Prancis Ancam Rezim Suriah Jika Serangan Kimia Terbukti Benar

PRANCIS – Prancis telah mengatakan akan meluncurkan tindakan intervensi jika klaim serangan kimia pemerintah Suriah yang baru di Ghouta Timur terbukti benar.

Aktivis di Ghouta Timur, sebuah daerah pinggiran ibukota Suriah, Damaskus, merilis video pada hari Rabu yang menunjukkan bom  turun, mengklaim bahwa serangan tersebut terjadi di kota pemukiman Hamouriyah.

Video tersebut  menunjukkan korban berjuang untuk bernafas.

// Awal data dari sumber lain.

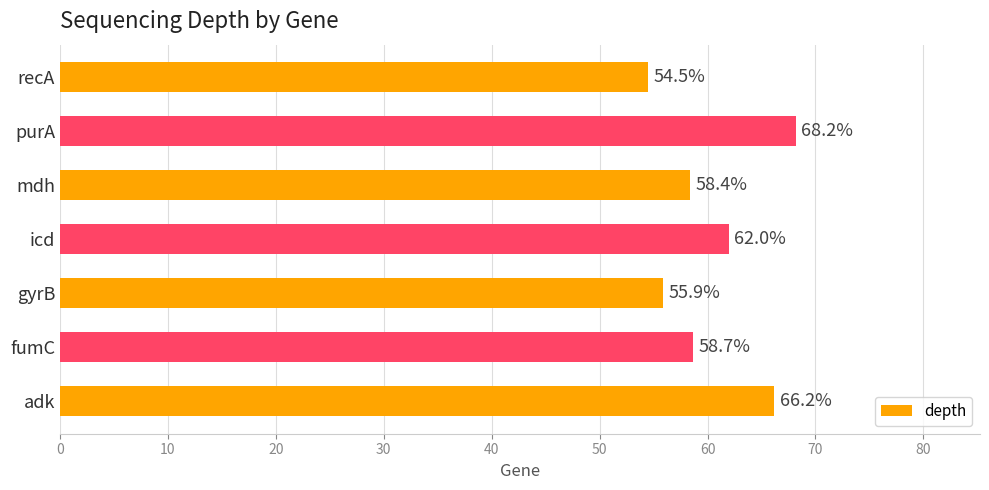

Between recA and gyrB, which is larger?

gyrB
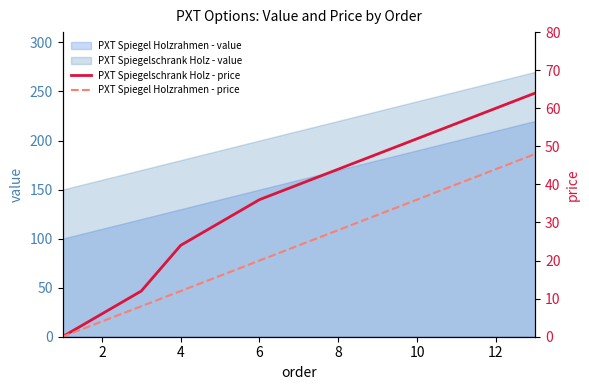

What is the lowest value of the PXT Spiegel Holzrahmen - value series?

100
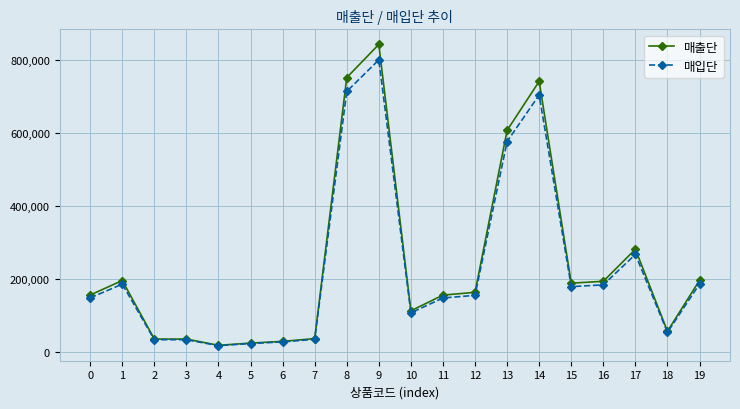

At how many categories does at least one series exceed 725293?

3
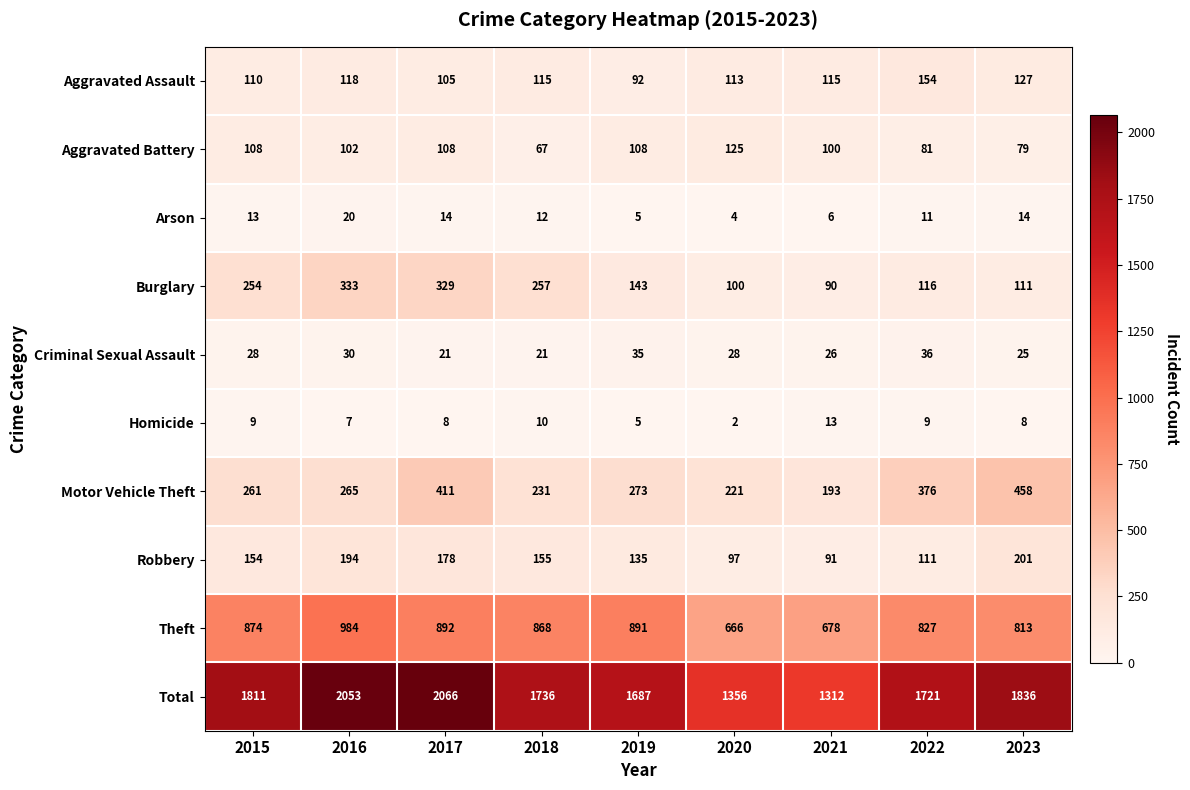

What is the difference between the second highest and second lowest values in the Arson series?

9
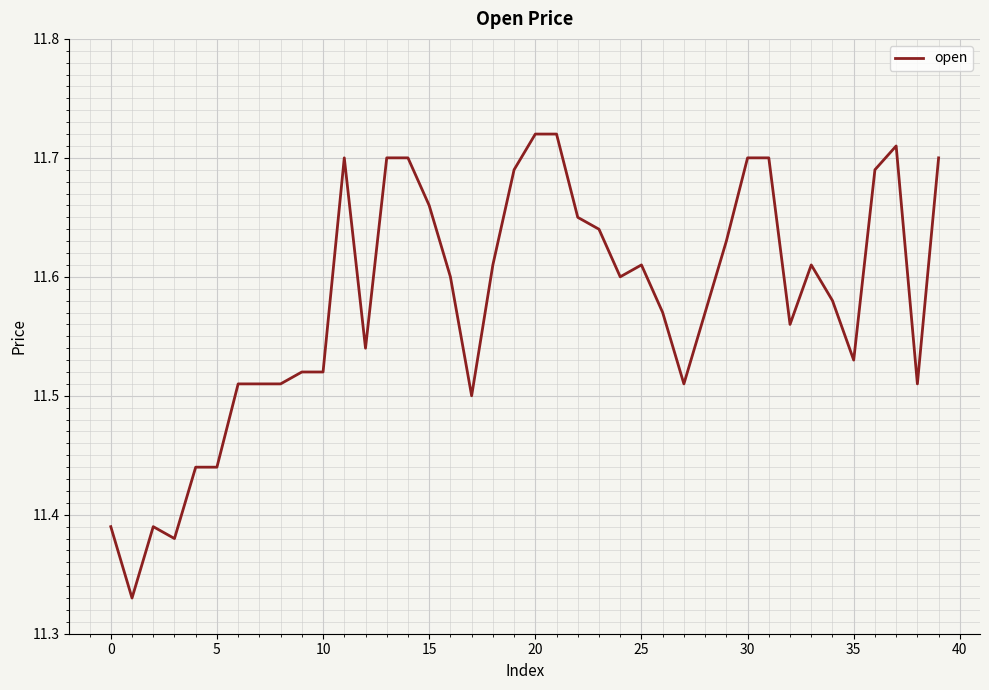

What is the difference between the maximum and minimum values?

0.4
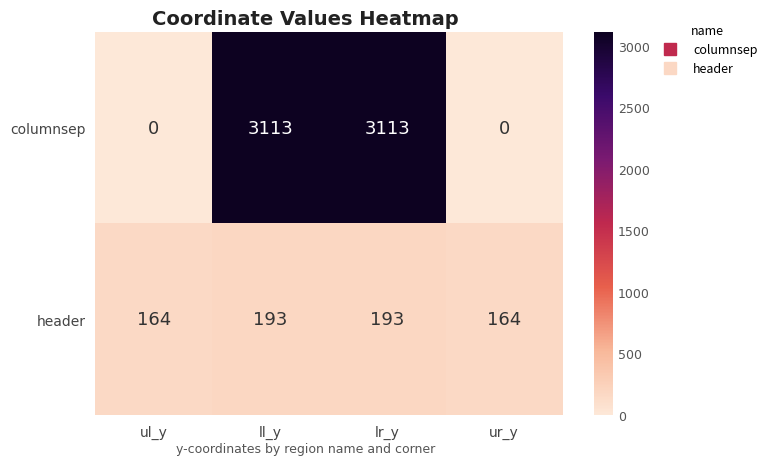

Count the columnsep values in the range 0 to 3113.

4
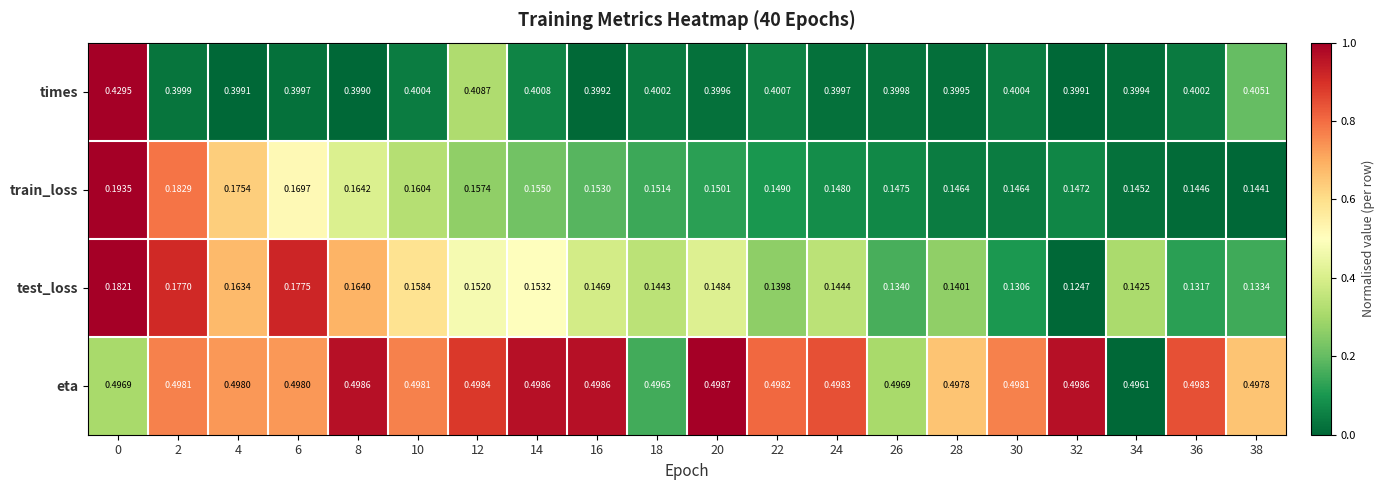

Which series has the largest total across all categories?

eta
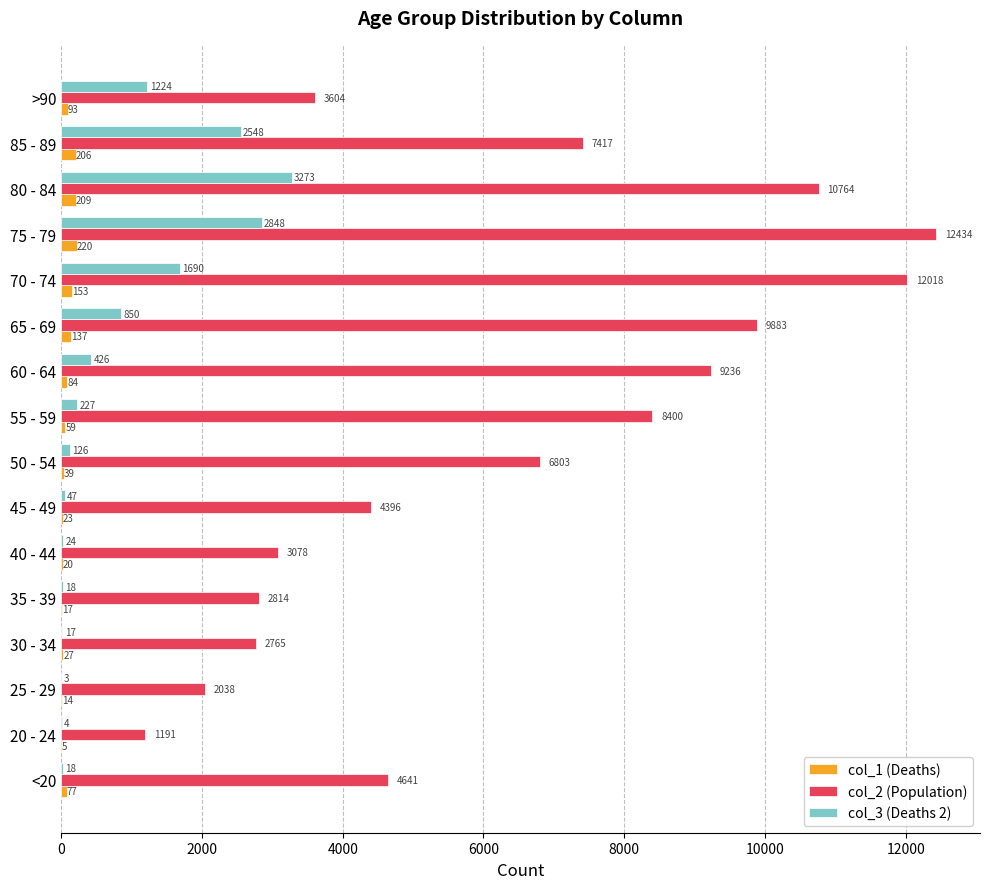

What is the greatest value displayed?

12434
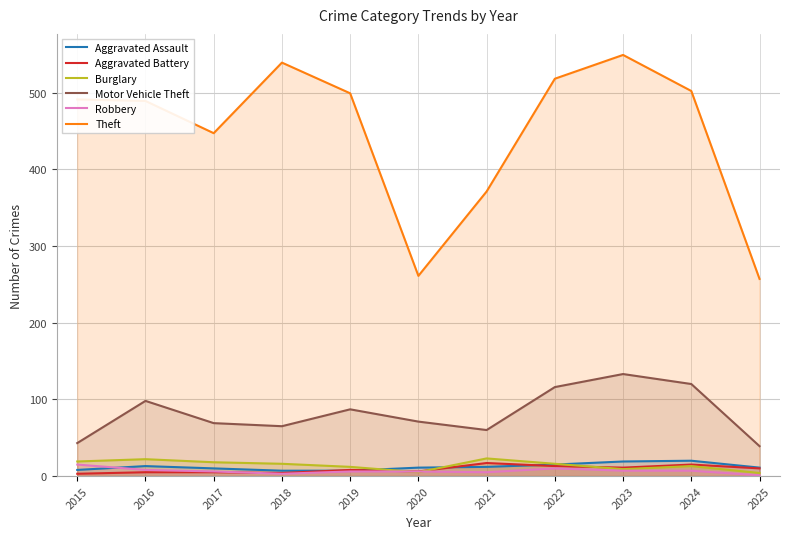

True or false: Aggravated Assault and Motor Vehicle Theft cross at least once.

False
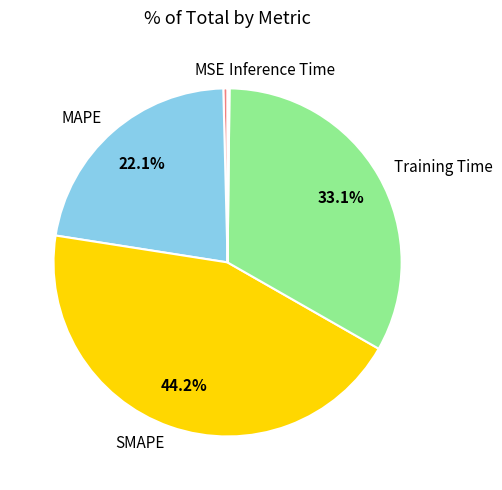

Combined, what portion of the pie is MAPE and SMAPE?

66.3%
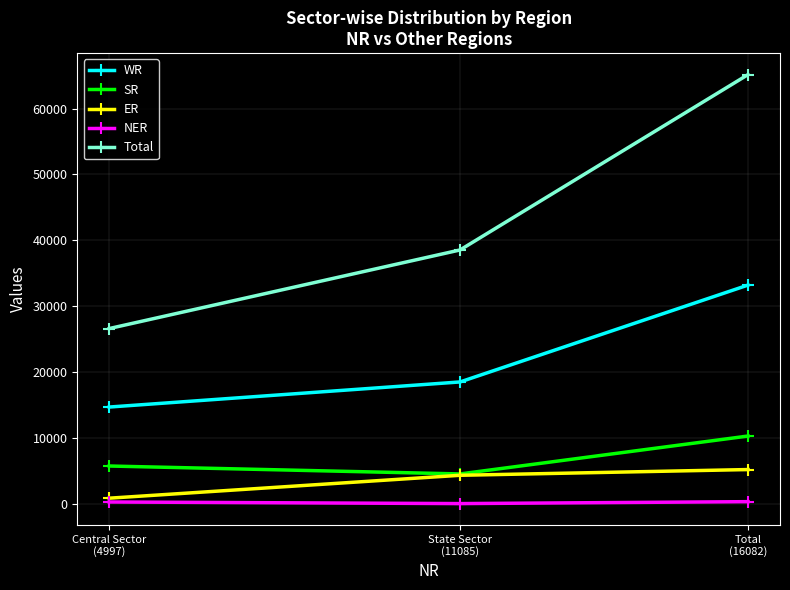

Which series has the largest range (max minus min)?

Total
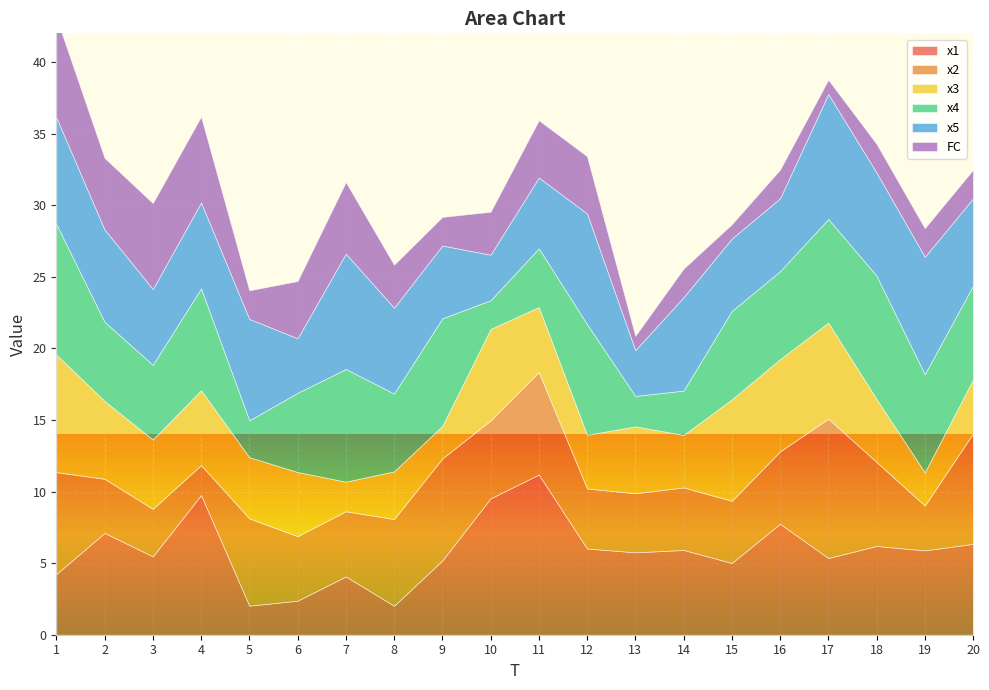

Where does the x5 series first go above 6?

1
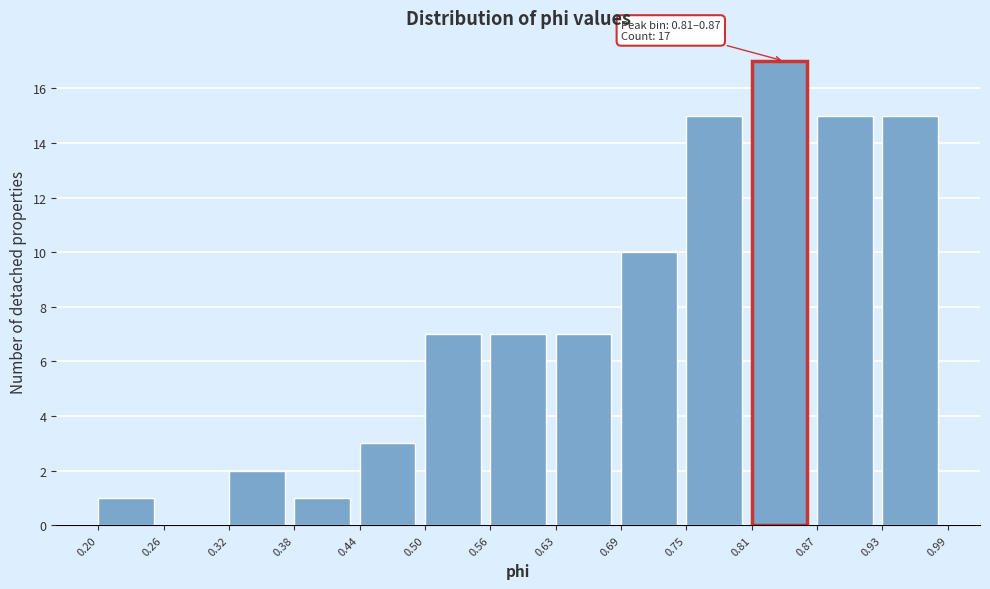

Over which range of the x-axis is the bar tallest?

0.81 to 0.87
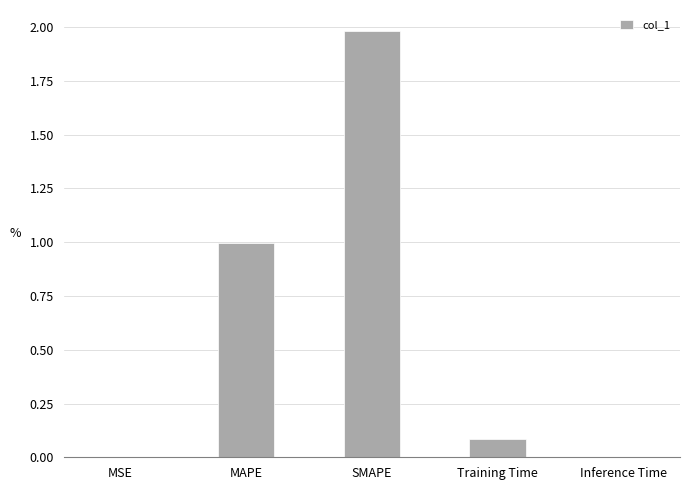

What is the ratio of the value at MAPE to the value at SMAPE?

0.5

“Jika penggunaan senjata kimia ditemukan, diverifikasi, dikaitkan dan penggunaan senjata kimia membuat orang mati, Prancis akan mengambil tindakan intervensi untuk mencegah perkembangbiakan senjata kimia,” ungkap Jean-Yves Le Drian, menteri luar negeri Prancis, dikutip oleh kantor berita resmi Xinhua.

Pemerintah Suriah telah menolak klaim tersebut, dengan mengatakan bahwa pemberontak yang putus asa mencoba untuk mendistorsi fakta.

“Kemarin malam adalah malam yang paling gelap dan paling mengerikan yang pernah mereka lakukan. Mereka menggunakan fosfor, napalm, bom curah dan gas klorin,” ujar Ammar al-Selmo, seorang pekerja bantuan sukarela untuk Pertahanan Sipil Suriah, mengatakan kepada Al Jazeera melalui telepon dari pihak oposisi.


“Tim kami panik karena seperti 2013, ketika rezim [Presiden Bashar] al-Assad menggunakan senjata kimia di Ghouta.”

Ghouta Timur telah berada di bawah kendali kelompok oposisi bersenjata sejak 2013 – dua tahun menjadi sebuah pemberontakan populer di Suriah yang menyerukan penghilangan Assad.

Ketika pemerintah menanggapi dengan paksa, penduduk setempat dan tentara pembelot mengangkat senjata dan berhasil menguasai wilayah-wilayah besar di seluruh negeri.

Dengan intervensi Rusia pada tahun 2015, pasukan Assad telah berhasil merebut kembali sebagian besar wilayah tersebut, namun Ghouta Timur tetap menjadi salah satu kubu oposisi bersenjata terakhir Suriah.